• [What is expected] Turn the data below into a numbered list with one line per number, skipping the blank lines and dropping the pictures.

• [Given information]
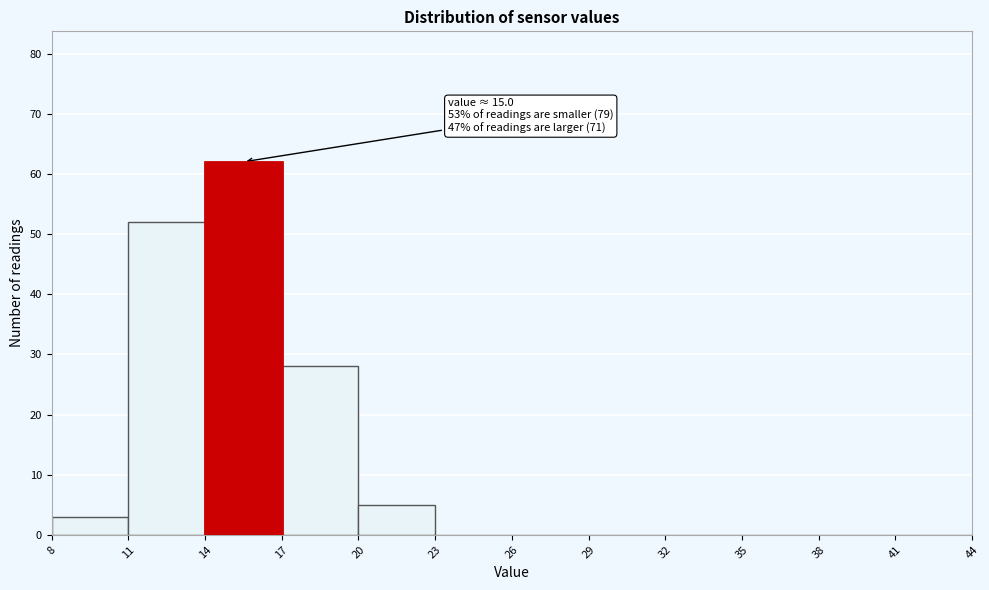

Which range on the x-axis has the tallest bar?

14 to 17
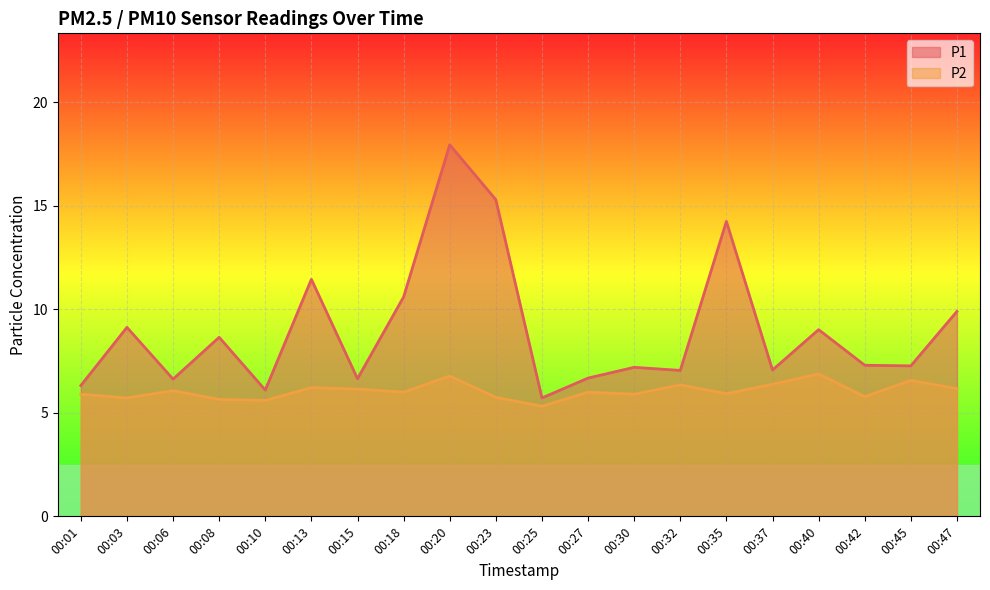

What is the highest value of the P1 series?

17.9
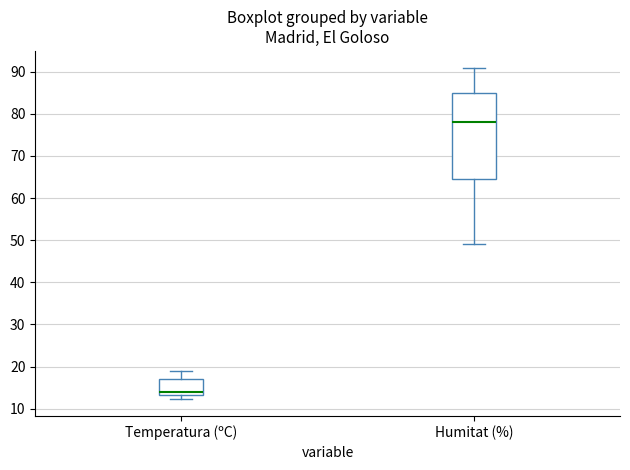

Which box has the highest median line?

Humitat (%)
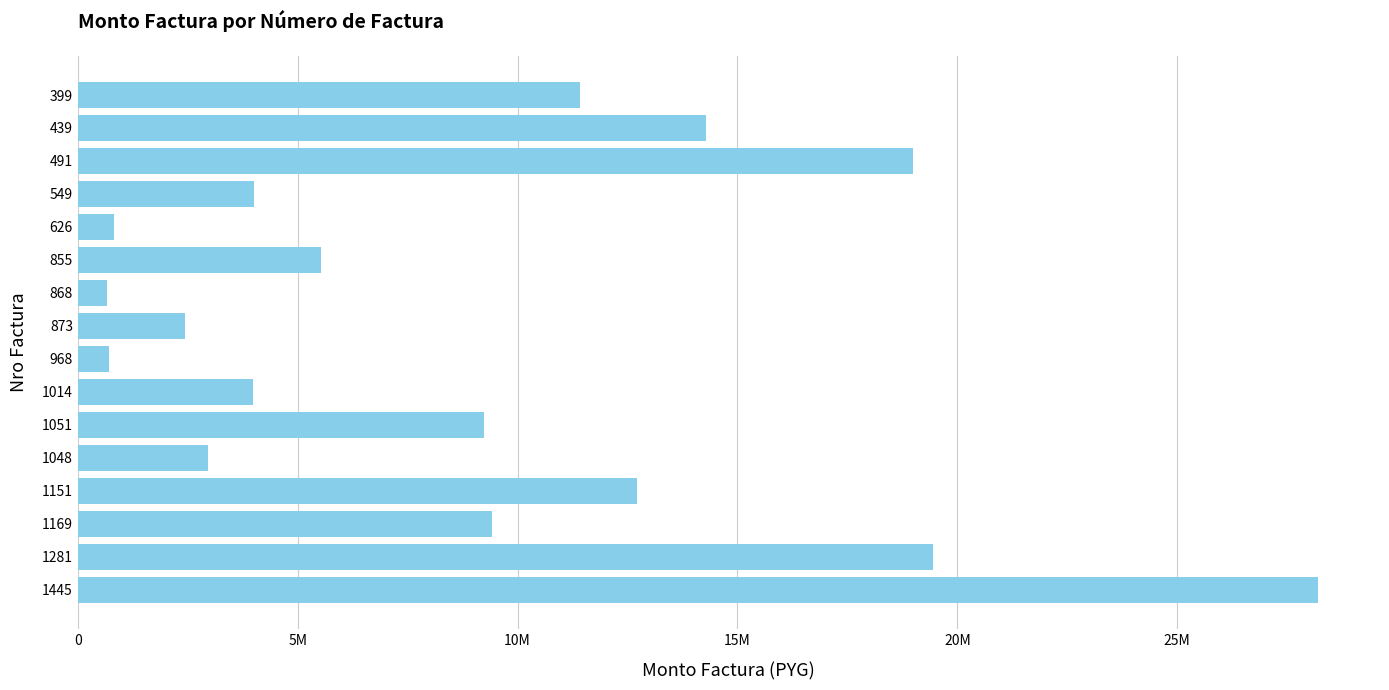

Are the bars horizontal?

Yes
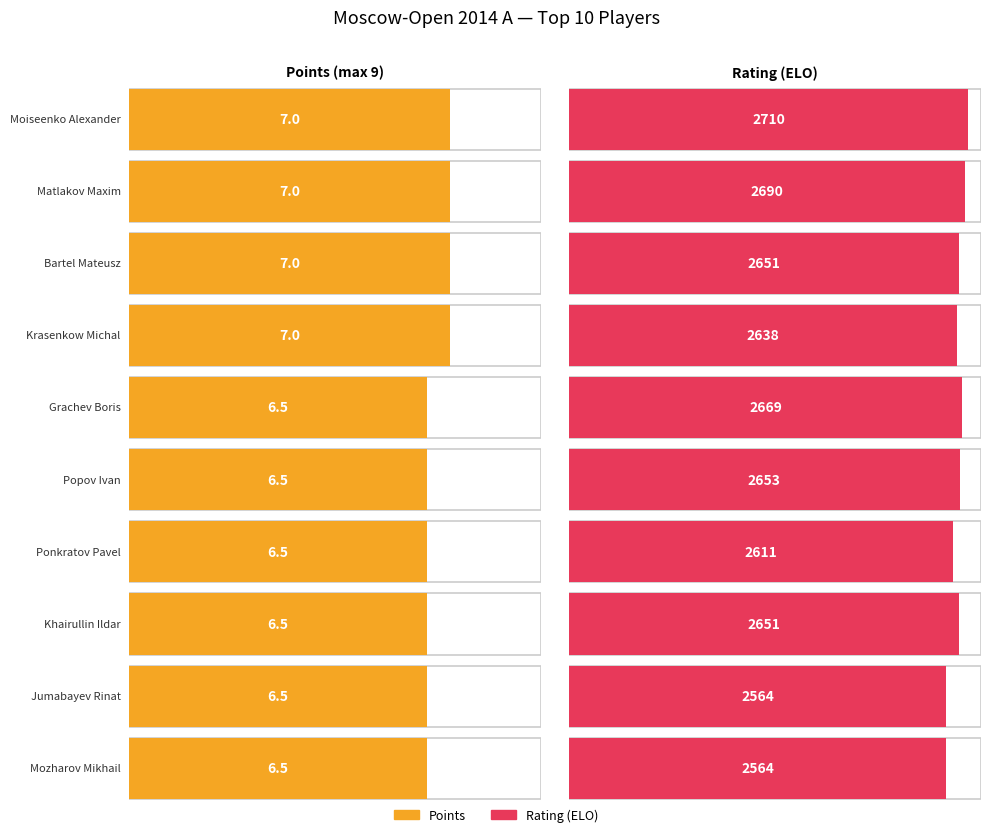

How many distinct data groups are displayed?

2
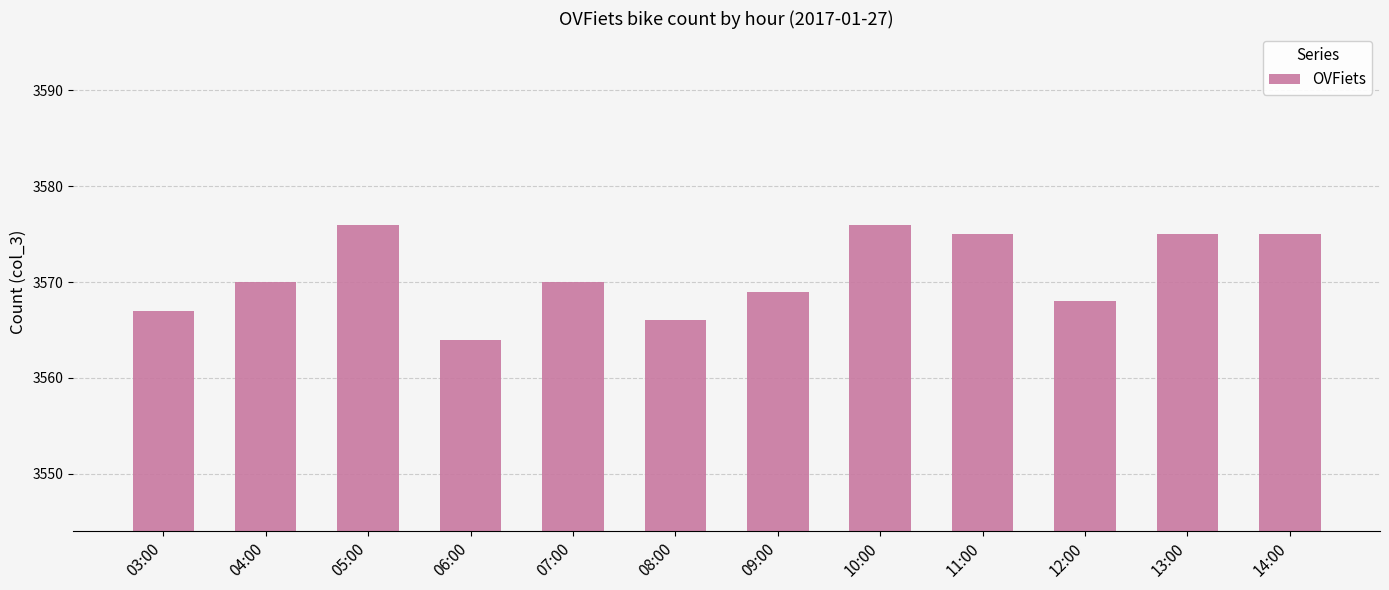

Reading right to left, transcribe all the data shown in this chart.

14:00=3575	13:00=3575	12:00=3568	11:00=3575	10:00=3576	09:00=3569	08:00=3566	07:00=3570	06:00=3564	05:00=3576	04:00=3570	03:00=3567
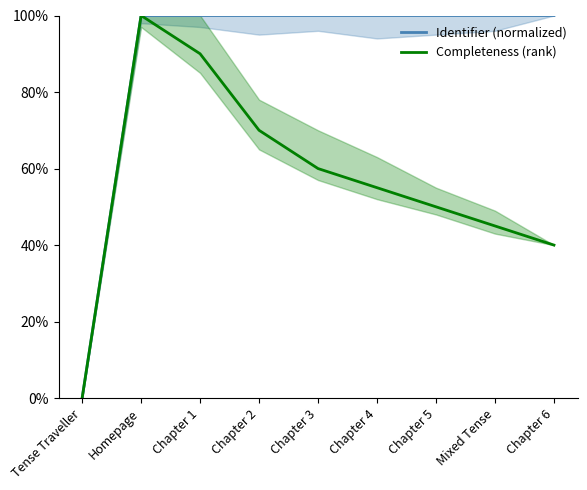

Read the Completeness (rank) value at Chapter 4.

55.0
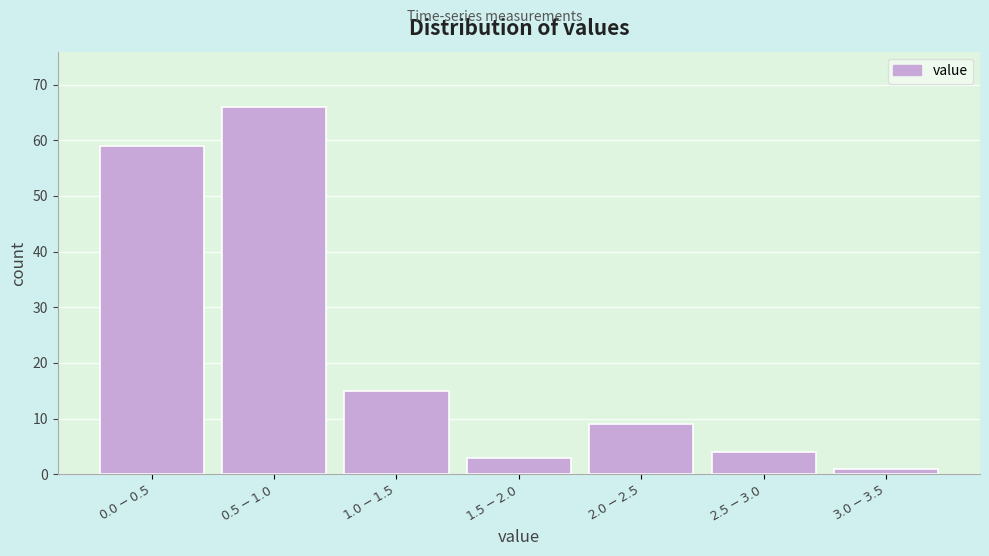

Reading right to left, extract all data points from this chart.

1	4	9	3	15	66	59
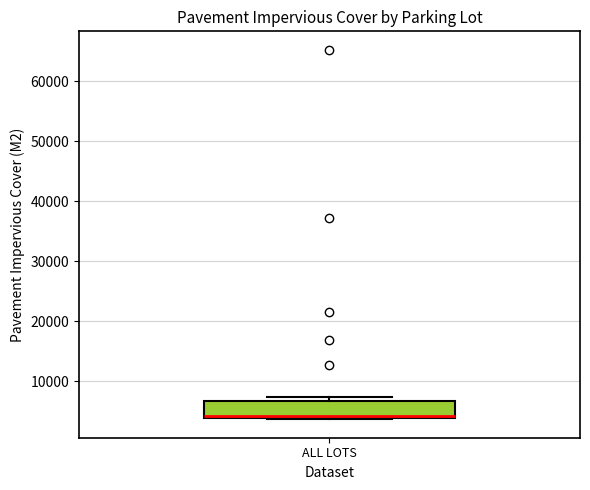

Read this box plot against the y-axis: the position of the median line, the range covered by the box, and the ends of both whiskers. The values are not printed on the chart, so give them approximately, as read against the axis.

median 4000 (just above the box's lower edge), box 4000 to 7000, whiskers 4000 to 7000 (just above the box's upper edge)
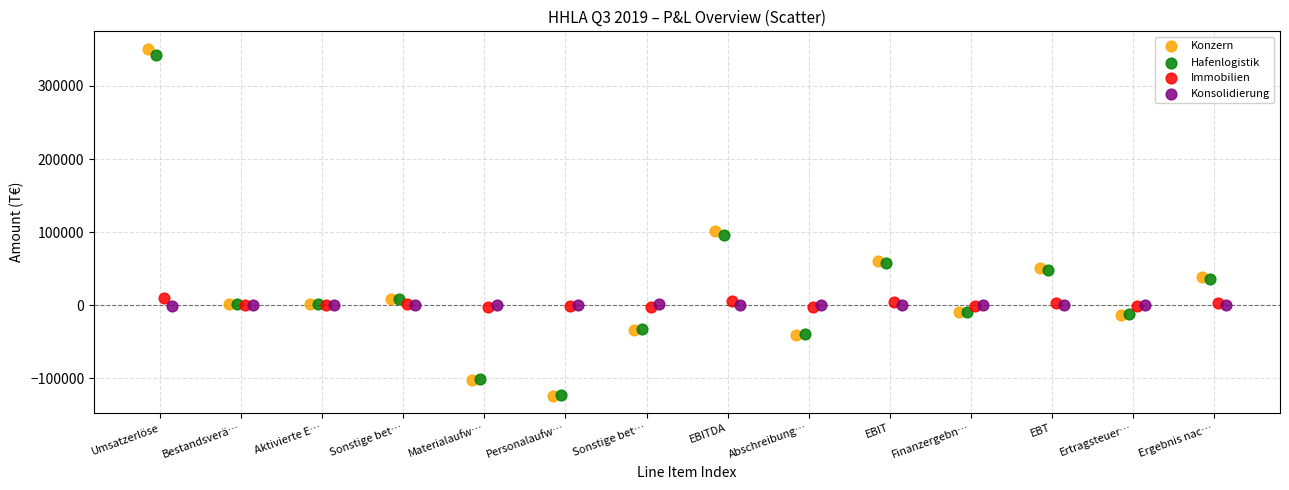

Which series reaches the maximum Y coordinate?

Konzern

• [Written answer]
1. Which range on the x-axis has the tallest bar?
2. 14 to 17
3. What is the highest value of the P1 series?
4. 17.9
5. Which box has the highest median line?
6. Humitat (%)
7. Are the bars horizontal?
8. Yes
9. How many distinct data groups are displayed?
10. 2
11. Reading right to left, transcribe all the data shown in this chart.
12. 14:00=3575	13:00=3575	12:00=3568	11:00=3575	10:00=3576	09:00=3569	08:00=3566	07:00=3570	06:00=3564	05:00=3576	04:00=3570	03:00=3567
13. Read the Completeness (rank) value at Chapter 4.
14. 55.0
15. Reading right to left, extract all data points from this chart.
16. 1	4	9	3	15	66	59
17. Read this box plot against the y-axis: the position of the median line, the range covered by the box, and the ends of both whiskers. The values are not printed on the chart, so give them approximately, as read against the axis.
18. median 4000 (just above the box's lower edge), box 4000 to 7000, whiskers 4000 to 7000 (just above the box's upper edge)
19. Which series reaches the maximum Y coordinate?
20. Konzern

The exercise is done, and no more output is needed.